Вера молча кивнула, он продолжил:
– По поводу еды. Это не научные данные, просто мой личный опыт, хотите – пользуйтесь, хотите – нет. Есть продукты, которые отравить сложно, просто потому, что они в оболочке, которая должна быть целой – вареные в скорлупе яйца, фрукты и овощи в кожуре, орехи в скорлупе. Их нужно внимательно осматривать, можно чуть сдавить – если фрукт прокололи, из прокола пойдёт сок. Далее, вкус и запах. Полностью неощутимых ядов практически не существует, многие не опасны в малых дозах, то есть, если вы вовремя его заметите, то избежите отравления. Если вкус или запах еды кажется вам странным, или отличается от обычного, не ешьте это. На приёмах можно сказать, что блюдо пересолено, и попросить заменить, если кто-то заметит и спросит. Общий осмотр у Дока я прохожу ежедневно, и вам рекомендую. Перед сном – обязательно, потому что во сне можно не заметить ухудшение самочувствия.
Она опять кивнула, он помолчал и сказал с нотой веселья:
– Парадоксально, но самая безопасная еда – из общего котла.

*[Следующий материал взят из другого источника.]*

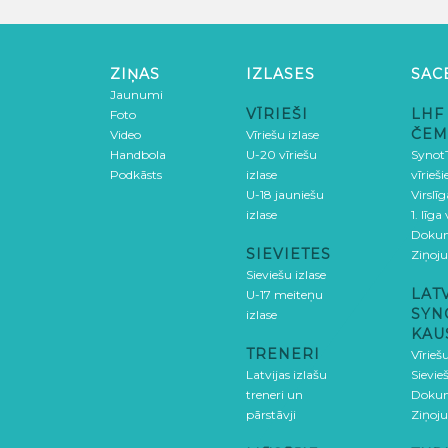
ZIŅAS
IZLASES
SAC
Jaunumi
VĪRIEŠI
LHF
Foto
ČEM
Video
Vīriešu izlase
Handbola
U-20 vīriešu
SynotT
Podkāsts
izlase
vīrieš
U-18 jauniešu
Virslī
izlase
1. līga
Doku
SIEVIETES
Ziņoj
Sieviešu izlase
LAT
U-17 meiteņu
SYN
izlase
KAU
TRENERI
Vīrieš
Latvijas izlašu
Sievie
treneri un
Doku
pārstāvji
Ziņoj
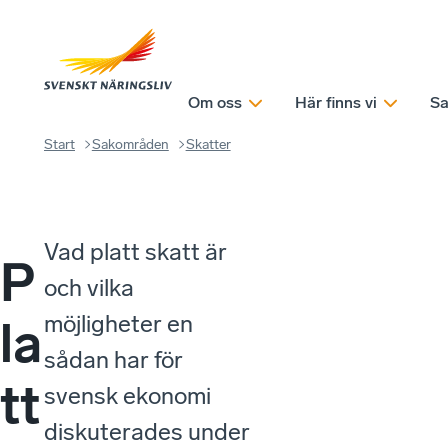
Om oss
Här finns vi
Sa
Start
Sakområden
Skatter
Vad platt skatt är
P
och vilka
möjligheter en
la
sådan har för
tt
svensk ekonomi
diskuterades under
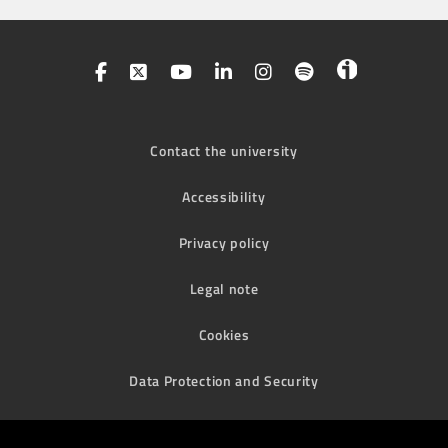
Contact the university
Accessibility
Privacy policy
Legal note
Cookies
Data Protection and Security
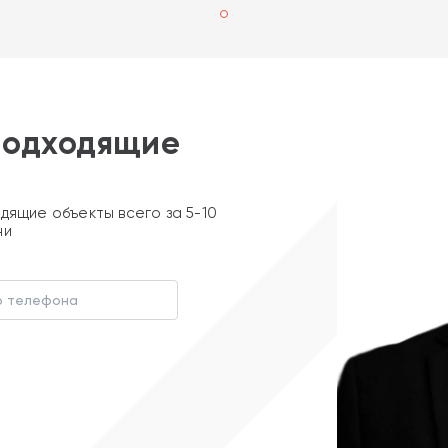
подходящие
дящие объекты всего за 5-10
ни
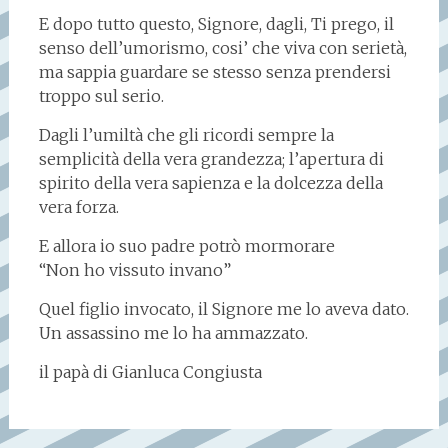
E dopo tutto questo, Signore, dagli, Ti prego, il
senso dell’umorismo, cosi’ che viva con serietà,
ma sappia guardare se stesso senza prendersi
troppo sul serio.
Dagli l’umiltà che gli ricordi sempre la
semplicità della vera grandezza; l’apertura di
spirito della vera sapienza e la dolcezza della
vera forza.
E allora io suo padre potrò mormorare
“Non ho vissuto invano”
Quel figlio invocato, il Signore me lo aveva dato.
Un assassino me lo ha ammazzato.
il papà di Gianluca Congiusta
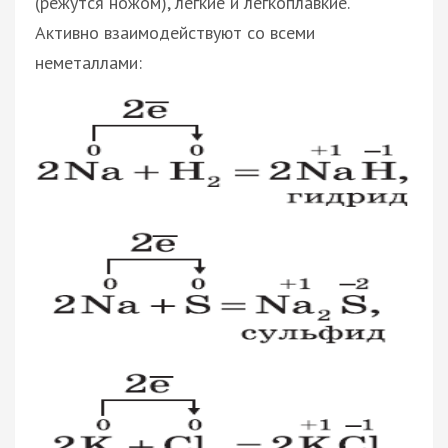
(режутся ножом), легкие и легкоплавкие.
Активно взаимодействуют со всеми
неметаллами:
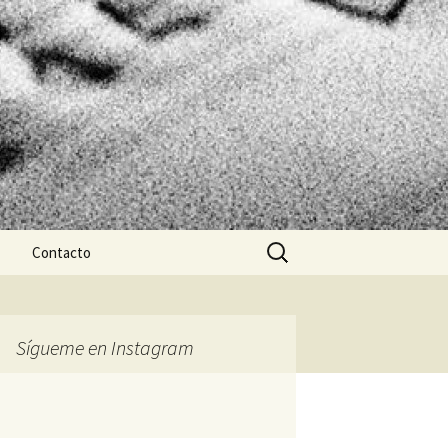
Buscar:
Contacto
Sígueme en Instagram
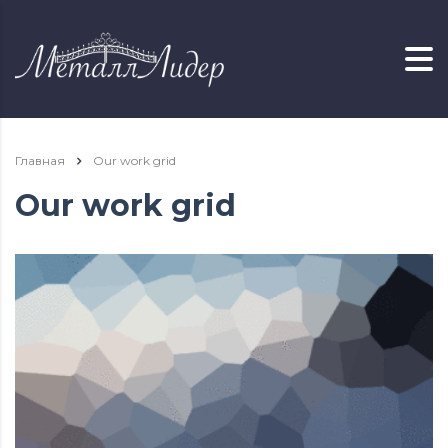
Главная
Our work grid
Our work grid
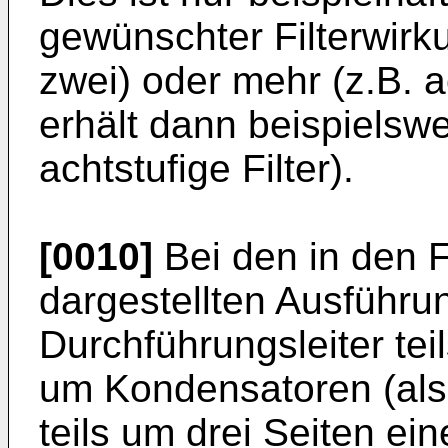
gewünschter Filterwirk
zwei) oder mehr (z.B. 
erhält dann beispielswe
achtstufige Filter).
[0010]
Bei den in den F
dargestellten Ausführu
Durchführungsleiter teil
um Kondensatoren (also
teils um drei Seiten ei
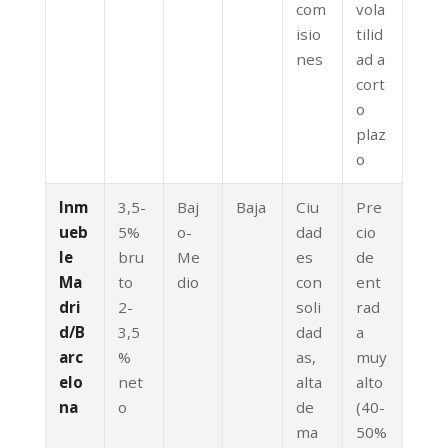
com
vola
isio
tilid
nes
ad a
cort
o
plaz
o
Inm
3,5-
Baj
Baja
Ciu
Pre
ueb
5%
o-
dad
cio
le
bru
Me
es
de
Ma
to
dio
con
ent
dri
2-
soli
rad
d/B
3,5
dad
a
arc
%
as,
muy
elo
net
alta
alto
na
o
de
(40-
ma
50%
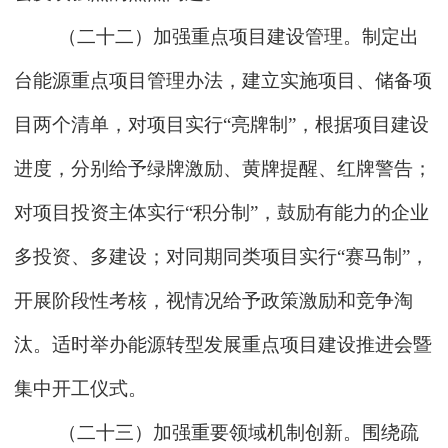
（二十二）加强重点项目建设管理。制定出
台能源重点项目管理办法，建立实施项目、储备项
目两个清单，对项目实行“亮牌制”，根据项目建设
进度，分别给予绿牌激励、黄牌提醒、红牌警告；
对项目投资主体实行“积分制”，鼓励有能力的企业
多投资、多建设；对同期同类项目实行“赛马制”，
开展阶段性考核，视情况给予政策激励和竞争淘
汰。适时举办能源转型发展重点项目建设推进会暨
集中开工仪式。
（二十三）加强重要领域机制创新。围绕疏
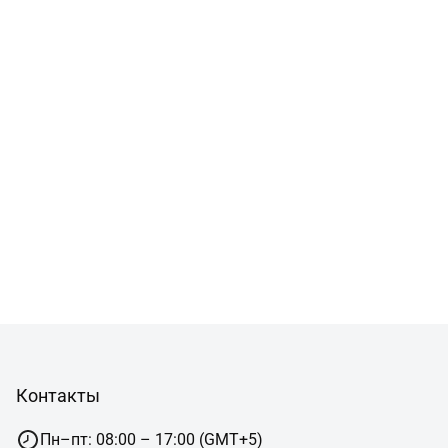
Контакты
Пн–пт: 08:00 – 17:00 (GMT+5)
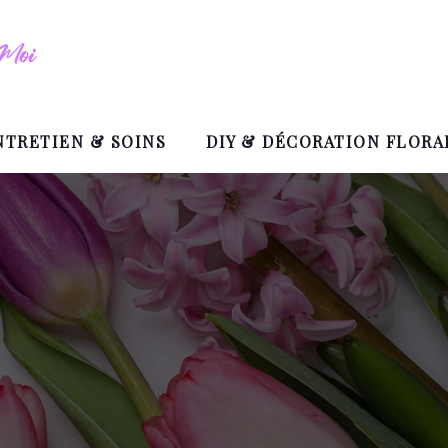
NTRETIEN & SOINS
DIY & DÉCORATION FLORA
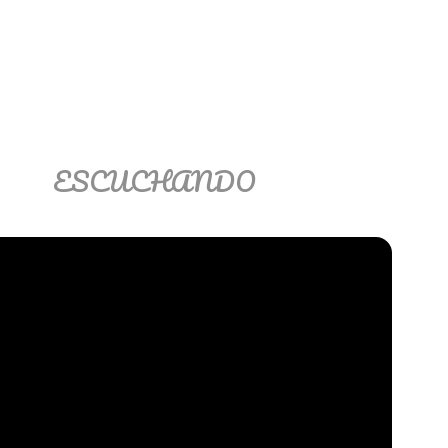
ESCUCHANDO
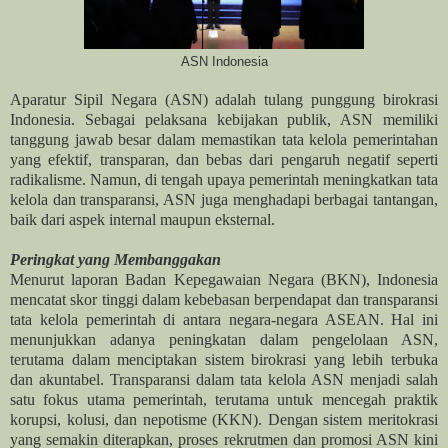
ASN Indonesia
Aparatur Sipil Negara (ASN) adalah tulang punggung birokrasi
Indonesia. Sebagai pelaksana kebijakan publik, ASN memiliki
tanggung jawab besar dalam memastikan tata kelola pemerintahan
yang efektif, transparan, dan bebas dari pengaruh negatif seperti
radikalisme. Namun, di tengah upaya pemerintah meningkatkan tata
kelola dan transparansi, ASN juga menghadapi berbagai tantangan,
baik dari aspek internal maupun eksternal.
Peringkat yang Membanggakan
Menurut laporan Badan Kepegawaian Negara (BKN), Indonesia
mencatat skor tinggi dalam kebebasan berpendapat dan transparansi
tata kelola pemerintah di antara negara-negara ASEAN. Hal ini
menunjukkan adanya peningkatan dalam pengelolaan ASN,
terutama dalam menciptakan sistem birokrasi yang lebih terbuka
dan akuntabel. Transparansi dalam tata kelola ASN menjadi salah
satu fokus utama pemerintah, terutama untuk mencegah praktik
korupsi, kolusi, dan nepotisme (KKN). Dengan sistem meritokrasi
yang semakin diterapkan, proses rekrutmen dan promosi ASN kini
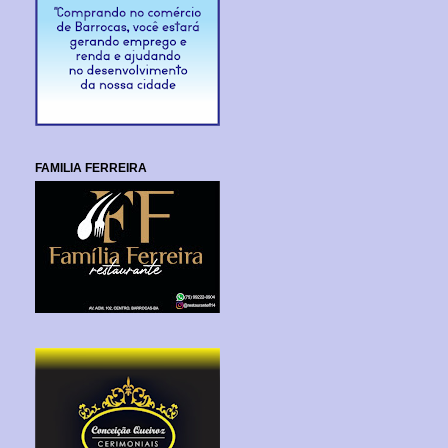
FAMILIA FERREIRA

Крайне редко кто-то решается отравить сразу большое количество людей, потому что велика вероятность, что кто-то из них что-то почувствует и заподозрит, и тогда проверят всех. Иногда я под мороком покупаю еду на улице, у лоточников, но там есть вероятность отравиться без всякого злого умысла, так что это из области вредных советов, которые лучше не использовать. Вопросы?
– Что вы подсыпали мне в чай на балу?
– Я вам ничего не подсыпал.
"Дзынь."
– Спасибо, я пойду, – она попыталась встать, он придержал её за рукав:
– Сейчас чай принесут.
– Я не хочу.
– Почему?
– Для того, чтобы чего-то не хотеть, причина не нужна, нужна причина, чтобы хотеть.
– У вас нет причины хотеть выпить со мной чай?
– А должна быть?
– Хотя бы в благодарность за лекцию. Вы же не хотите, чтобы я пил чай в одиночестве и ощущал себя последним человеком на земле?
– Господин министр давит на жалость и чувство вины? – она посмотрела на него, он усмехнулся:
– Не в моём положении перебирать методами, я использую всё, что работает.
– Это не работает.
– Но вы всё ещё не ушли, – он улыбнулся, указал глазами на её рукав в своей руке: – Не станете же вы утверждать, что я вас удерживаю силой, я сейчас не в том состоянии для подобных забав.
Она посмотрела – он действительно держал её двумя пальцами, указательным и средним, большой, похоже, вообще не гнулся. Села.
Министр что-то повернул под столом, махнул официанту и улыбнулся Вере:
– Сейчас будет чай.
– А смысл? – вздохнула Вера.
– Смысл чая, вы шутите? Это же чай, – он изобразил жест "нельзя просто так взять, и не выпить чайку", медленно повторил с большим значением: – Чай.
Вера не сдержала улыбку и отвернулась, повернулась обратно, спросила:
– Вам настолько нравится бесцветная водичка с травяным запахом?
– Мне просто нравится проводить с вами время.
Она замерла и закрыла глаза, настолько поражённая тем, что происходило внутри, что мир снаружи на какое-то время потух и оглох.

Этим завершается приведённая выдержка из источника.